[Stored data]
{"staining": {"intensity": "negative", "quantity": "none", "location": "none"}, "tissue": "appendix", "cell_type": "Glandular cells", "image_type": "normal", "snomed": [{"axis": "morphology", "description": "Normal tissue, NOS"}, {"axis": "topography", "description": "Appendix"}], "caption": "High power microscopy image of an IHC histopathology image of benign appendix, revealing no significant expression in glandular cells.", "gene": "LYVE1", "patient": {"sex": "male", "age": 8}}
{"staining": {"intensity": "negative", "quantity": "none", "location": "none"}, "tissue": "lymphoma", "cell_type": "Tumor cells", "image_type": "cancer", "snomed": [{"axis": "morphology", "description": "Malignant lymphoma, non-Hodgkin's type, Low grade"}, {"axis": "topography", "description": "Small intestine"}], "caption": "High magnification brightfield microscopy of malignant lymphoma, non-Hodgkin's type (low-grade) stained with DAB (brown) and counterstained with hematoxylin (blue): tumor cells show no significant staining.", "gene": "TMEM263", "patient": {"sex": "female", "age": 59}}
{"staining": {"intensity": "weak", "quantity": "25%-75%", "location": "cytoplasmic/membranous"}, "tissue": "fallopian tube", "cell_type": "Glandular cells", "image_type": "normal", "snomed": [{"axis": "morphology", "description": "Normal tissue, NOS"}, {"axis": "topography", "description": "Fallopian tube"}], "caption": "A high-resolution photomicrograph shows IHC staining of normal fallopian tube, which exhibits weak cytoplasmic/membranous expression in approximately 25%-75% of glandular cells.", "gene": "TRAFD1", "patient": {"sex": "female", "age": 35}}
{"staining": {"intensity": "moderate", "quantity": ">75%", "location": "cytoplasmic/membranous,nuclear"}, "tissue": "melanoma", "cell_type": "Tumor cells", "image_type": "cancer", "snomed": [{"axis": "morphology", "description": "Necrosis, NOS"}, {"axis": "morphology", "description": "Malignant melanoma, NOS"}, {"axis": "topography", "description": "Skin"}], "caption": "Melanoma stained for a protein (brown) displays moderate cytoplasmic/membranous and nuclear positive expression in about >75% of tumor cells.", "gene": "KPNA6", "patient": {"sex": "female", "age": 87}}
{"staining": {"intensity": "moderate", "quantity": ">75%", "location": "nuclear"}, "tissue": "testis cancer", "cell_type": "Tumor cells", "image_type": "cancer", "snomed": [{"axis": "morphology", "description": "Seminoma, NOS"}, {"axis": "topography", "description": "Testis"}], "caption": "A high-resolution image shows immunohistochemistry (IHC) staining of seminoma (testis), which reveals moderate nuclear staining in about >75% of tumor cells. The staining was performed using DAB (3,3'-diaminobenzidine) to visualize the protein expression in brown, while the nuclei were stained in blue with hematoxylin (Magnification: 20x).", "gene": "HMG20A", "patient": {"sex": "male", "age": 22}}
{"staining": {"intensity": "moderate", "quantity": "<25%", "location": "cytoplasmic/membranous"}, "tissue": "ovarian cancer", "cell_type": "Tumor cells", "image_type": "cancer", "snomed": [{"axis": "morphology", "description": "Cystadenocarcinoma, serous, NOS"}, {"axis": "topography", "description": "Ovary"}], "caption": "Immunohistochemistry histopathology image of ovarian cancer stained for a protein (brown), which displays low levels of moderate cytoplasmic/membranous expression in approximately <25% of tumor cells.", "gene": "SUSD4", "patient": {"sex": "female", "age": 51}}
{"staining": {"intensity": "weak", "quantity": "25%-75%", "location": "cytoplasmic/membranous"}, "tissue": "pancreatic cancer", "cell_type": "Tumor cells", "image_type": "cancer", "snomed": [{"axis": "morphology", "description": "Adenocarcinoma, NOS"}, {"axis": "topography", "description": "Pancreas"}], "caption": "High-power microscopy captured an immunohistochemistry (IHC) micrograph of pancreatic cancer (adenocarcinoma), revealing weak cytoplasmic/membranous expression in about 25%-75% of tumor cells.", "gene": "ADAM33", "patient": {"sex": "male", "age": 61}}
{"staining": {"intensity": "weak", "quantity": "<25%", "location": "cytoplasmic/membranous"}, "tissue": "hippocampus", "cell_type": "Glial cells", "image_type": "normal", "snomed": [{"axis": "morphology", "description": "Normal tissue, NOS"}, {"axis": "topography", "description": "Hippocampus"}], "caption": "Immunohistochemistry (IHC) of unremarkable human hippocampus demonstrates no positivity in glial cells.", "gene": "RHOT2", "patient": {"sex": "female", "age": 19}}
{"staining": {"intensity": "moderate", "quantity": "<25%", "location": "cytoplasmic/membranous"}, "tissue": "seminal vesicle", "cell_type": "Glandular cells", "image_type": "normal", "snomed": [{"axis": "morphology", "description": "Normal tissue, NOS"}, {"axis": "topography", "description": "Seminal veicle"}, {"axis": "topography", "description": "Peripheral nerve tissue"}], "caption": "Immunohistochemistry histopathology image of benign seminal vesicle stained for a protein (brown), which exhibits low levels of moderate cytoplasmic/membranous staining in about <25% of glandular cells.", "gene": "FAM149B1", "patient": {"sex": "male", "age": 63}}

Your objective:
Copy out, exactly and alone, the lines of the entries above between the ones holding "image of ovarian" and "microscopy captured an", inclusive.

Solution:
{"staining": {"intensity": "moderate", "quantity": "<25%", "location": "cytoplasmic/membranous"}, "tissue": "ovarian cancer", "cell_type": "Tumor cells", "image_type": "cancer", "snomed": [{"axis": "morphology", "description": "Cystadenocarcinoma, serous, NOS"}, {"axis": "topography", "description": "Ovary"}], "caption": "Immunohistochemistry histopathology image of ovarian cancer stained for a protein (brown), which displays low levels of moderate cytoplasmic/membranous expression in approximately <25% of tumor cells.", "gene": "SUSD4", "patient": {"sex": "female", "age": 51}}
{"staining": {"intensity": "weak", "quantity": "25%-75%", "location": "cytoplasmic/membranous"}, "tissue": "pancreatic cancer", "cell_type": "Tumor cells", "image_type": "cancer", "snomed": [{"axis": "morphology", "description": "Adenocarcinoma, NOS"}, {"axis": "topography", "description": "Pancreas"}], "caption": "High-power microscopy captured an immunohistochemistry (IHC) micrograph of pancreatic cancer (adenocarcinoma), revealing weak cytoplasmic/membranous expression in about 25%-75% of tumor cells.", "gene": "ADAM33", "patient": {"sex": "male", "age": 61}}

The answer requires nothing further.